ANECDOTALY, donations by Australians to support fellow citizens affected by natural disasters are spontaneous and prolific.
With deep pockets and full hearts, people want to help their mates, even if they don’t know them.
Foundation for Rural Regional Renewal’s CEO Natalie Egleton said in March, in the face of successive disasters, the last year has shone a light on the generosity of Australians.
“Australians want to lend a hand, even though it’s been tougher than usual for many,” Ms Egleton said.
“We hope that this same desire to give will continue in the face of the latest [flooding] disaster as these communities will need support long after the waters have receded.”
The Foundation, commonly referred to as FRRR, has backed remote, rural and regional communities across the continent to prepare for and recover from natural disasters since 2006.
Ms Egleton said she found it hard to fathom how rural communities could face any more challenges than they have in the past year.

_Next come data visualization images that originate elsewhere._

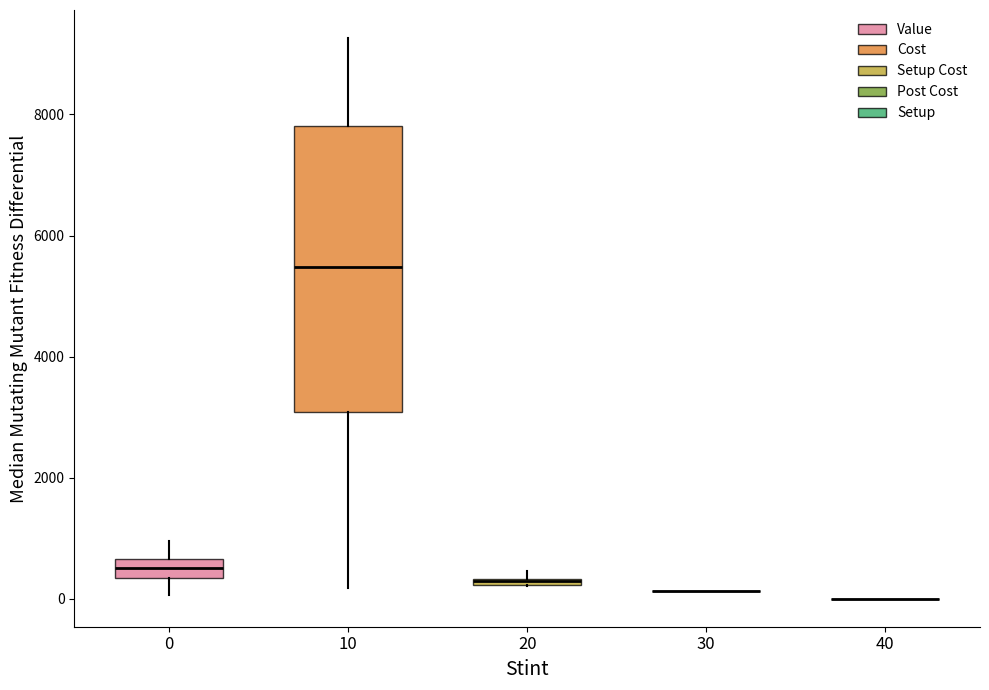

Which box is the tallest, from its lower edge to its upper edge?

10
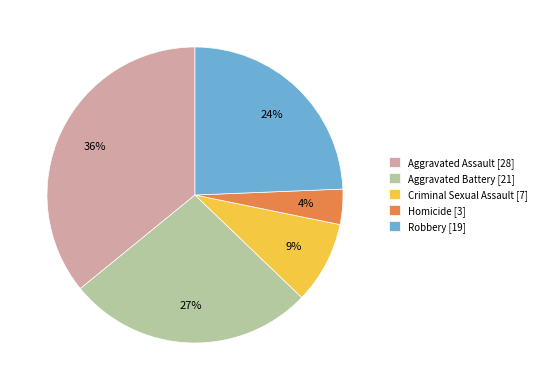

To the nearest percent, what percentage of the pie is Aggravated Assault?

36%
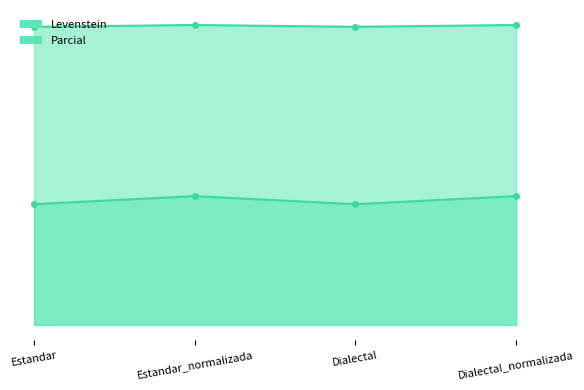

What position from the right is Estandar_normalizada?

3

“Many places devasted by the recent floods have also been dealing with the impacts of drought, the bushfires, and COVID-19 restrictions,” she said.
FRRR’s approach provides support to local community groups and non-profits where there are gaps or rapid responses required immediately after the disaster.
However, Ms Egleton said FRRR focuses the majority of funds on the medium-to-long term recovery and future preparedness efforts of rural communities.
“Funding medium to long-term recovery ensures that resources are available to help communities beyond the immediate needs that arise during the emergency,” she said.
“From our experience, we know disasters have a long-lasting impact – it could take a decade or longer.
“As recovery gets underway, communities will have different concerns and needs, meaning that recovery will happen at different rates, depending on the community and local priorities.”
William M Paton, author of Philanthropic Grant Making for Disasters, wrote that over a third of private giving is done in less than the first four weeks of a sudden disaster.
Two-thirds are donated within two months, while this giving stops almost entirely after five or six months.
Ms Egleton notes that America’s Centre for Disaster Philanthropy reports only seven per cent of philanthropic support to disasters globally in 2018 was directed to preparedness, and only one per cent to resilience, risk reduction and mitigation.
FRRR has an outreach and engagement framework, employing staff in New South Wales, Victoria, and soon to be in Western Australia.
One on one visits and spending a lot of time on the phone enables the group to foster and nurture long term relationships with rural and regional residents.
Ms Egleton said the staff aim to get on the road to different regions to sit down with the townsfolk and hear about what is happening in their area.
FRRR views disasters as environmental shocks that remote, rural, regional communities regularly experience.
They are inevitable, but what makes them complex is not knowing when, where, or with what severity they will affect the people and the area.
The organisation bestows grants to local not-for-profits and community groups for community-led recovery and resilience initiatives because local context matters.
It has seen how investing in the recovery and resilience of affected communities produces the best localised and sustainable outcomes.
FRRR connects goodwill with a good purpose promoting long term vitality in remote, rural and regional populations.